Electric light orchestration

A European grid computing project worth £4.7m could solve the approaching problem of how to co-ordinate the electricity output of a proliferation of new wind farms and solar power stations.

The UK power grid is today dominated by relatively few large power stations, but the move towards renewable energy will mean an explosion of smaller energy sources around the country.

Dr Peter Hobson, project leader of Brunel University’s portion of the GridCC project, said that dynamically co-ordinating alternative energy source output on the national grid will prove difficult in the future. Grid computing, which harnesses the processing power of many interconnected computers at different locations may be the answer, he said.

‘Today renewables contribute intermittently to the power grid, but in 15 years we’re aiming for 30 per cent of our power from alternative sources and it’s not viable to have them leaping on and off unexpectedly.

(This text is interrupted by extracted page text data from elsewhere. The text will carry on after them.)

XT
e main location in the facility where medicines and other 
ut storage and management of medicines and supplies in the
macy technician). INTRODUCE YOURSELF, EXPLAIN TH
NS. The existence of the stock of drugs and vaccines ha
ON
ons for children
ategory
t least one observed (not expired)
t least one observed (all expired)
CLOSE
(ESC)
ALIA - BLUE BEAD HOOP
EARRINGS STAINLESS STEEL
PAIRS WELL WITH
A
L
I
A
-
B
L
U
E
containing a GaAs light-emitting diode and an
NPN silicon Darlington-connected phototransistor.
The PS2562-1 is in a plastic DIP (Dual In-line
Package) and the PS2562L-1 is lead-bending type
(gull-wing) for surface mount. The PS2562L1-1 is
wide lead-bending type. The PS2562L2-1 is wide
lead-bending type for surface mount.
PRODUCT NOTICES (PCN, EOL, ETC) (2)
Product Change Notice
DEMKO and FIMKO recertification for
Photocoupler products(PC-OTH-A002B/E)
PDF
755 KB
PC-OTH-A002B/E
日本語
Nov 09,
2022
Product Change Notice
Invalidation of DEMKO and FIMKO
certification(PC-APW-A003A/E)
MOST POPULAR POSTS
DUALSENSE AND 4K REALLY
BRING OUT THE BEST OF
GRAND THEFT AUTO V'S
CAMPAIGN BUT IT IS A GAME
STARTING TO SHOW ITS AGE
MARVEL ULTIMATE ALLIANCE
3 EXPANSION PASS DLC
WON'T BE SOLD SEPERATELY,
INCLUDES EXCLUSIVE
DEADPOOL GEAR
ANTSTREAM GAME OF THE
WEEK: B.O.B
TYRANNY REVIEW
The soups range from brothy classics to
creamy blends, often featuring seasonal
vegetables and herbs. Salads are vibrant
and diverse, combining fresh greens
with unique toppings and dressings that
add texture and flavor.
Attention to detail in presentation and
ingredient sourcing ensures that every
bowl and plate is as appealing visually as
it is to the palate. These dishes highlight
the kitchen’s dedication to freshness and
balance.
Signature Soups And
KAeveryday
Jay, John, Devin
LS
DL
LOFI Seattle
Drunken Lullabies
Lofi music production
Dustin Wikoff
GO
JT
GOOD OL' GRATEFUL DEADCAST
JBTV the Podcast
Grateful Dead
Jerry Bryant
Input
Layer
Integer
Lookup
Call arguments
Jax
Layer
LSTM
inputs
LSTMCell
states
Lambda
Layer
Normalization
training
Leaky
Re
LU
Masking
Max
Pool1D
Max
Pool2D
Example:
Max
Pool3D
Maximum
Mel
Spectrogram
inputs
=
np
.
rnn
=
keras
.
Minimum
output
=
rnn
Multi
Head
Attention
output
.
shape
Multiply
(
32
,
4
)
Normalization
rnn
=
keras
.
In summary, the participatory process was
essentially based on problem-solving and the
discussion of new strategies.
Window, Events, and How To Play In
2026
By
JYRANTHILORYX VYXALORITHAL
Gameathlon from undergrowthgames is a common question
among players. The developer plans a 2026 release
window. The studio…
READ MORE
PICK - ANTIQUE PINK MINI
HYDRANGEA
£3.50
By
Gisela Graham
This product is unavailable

We need a way to handle the change frommonitoring a few hundred power stations with private networks, to controlling 30,000 alternative energy generators.’

The project aims to develop the equipment and software needed to build a grid computing network that could autonomously process the instrument data from thousands of energy sources, and allow the power industry to optimise the ebb and flow of electricity on their national grids.

The EU is backing the three-year project with e3.99m (£2.8m), with additional funding coming from IBM Israel, UK and Italian research councils and nine academic institutions across Europe including Brunel University and Imperial College.

One of the team’s key aims is to monitor electricity surpluses and deficits as they happen. ‘The aim of most grid projects in the past was simply to distribute resources to get a large amount of computing power; to get as much power as possible but with no worry about when the information came back,’ said Hobson.

‘If you’re trying to control and monitor distributed power station control rooms with complex instrumentation, you need to know that the information you’re getting is in real-time.’

The research will also examine whether existing fibre-optic networks are reliable enough, or whether dedicated point-to-point cable would be needed.

‘Our existing networks package the data and send it as parcels that are put together at the other end, but there’s no guarantee that all of the information will get there,’ said Hobson. ‘We may be able to send packaged data via multiple routes to ensure it all gets there, but that also has cost implications.’

Point-to-point fibre optics would be more reliable by streaming the data as one package, but would leave unused bandwidth so may not be commercially viable.

‘We don’t know yet how it would fit in with the existing infrastructure, that’s very much an aim of the project,’ said Hobson. ‘The generators could be controlled in geographical regions, or perhaps as a whole.’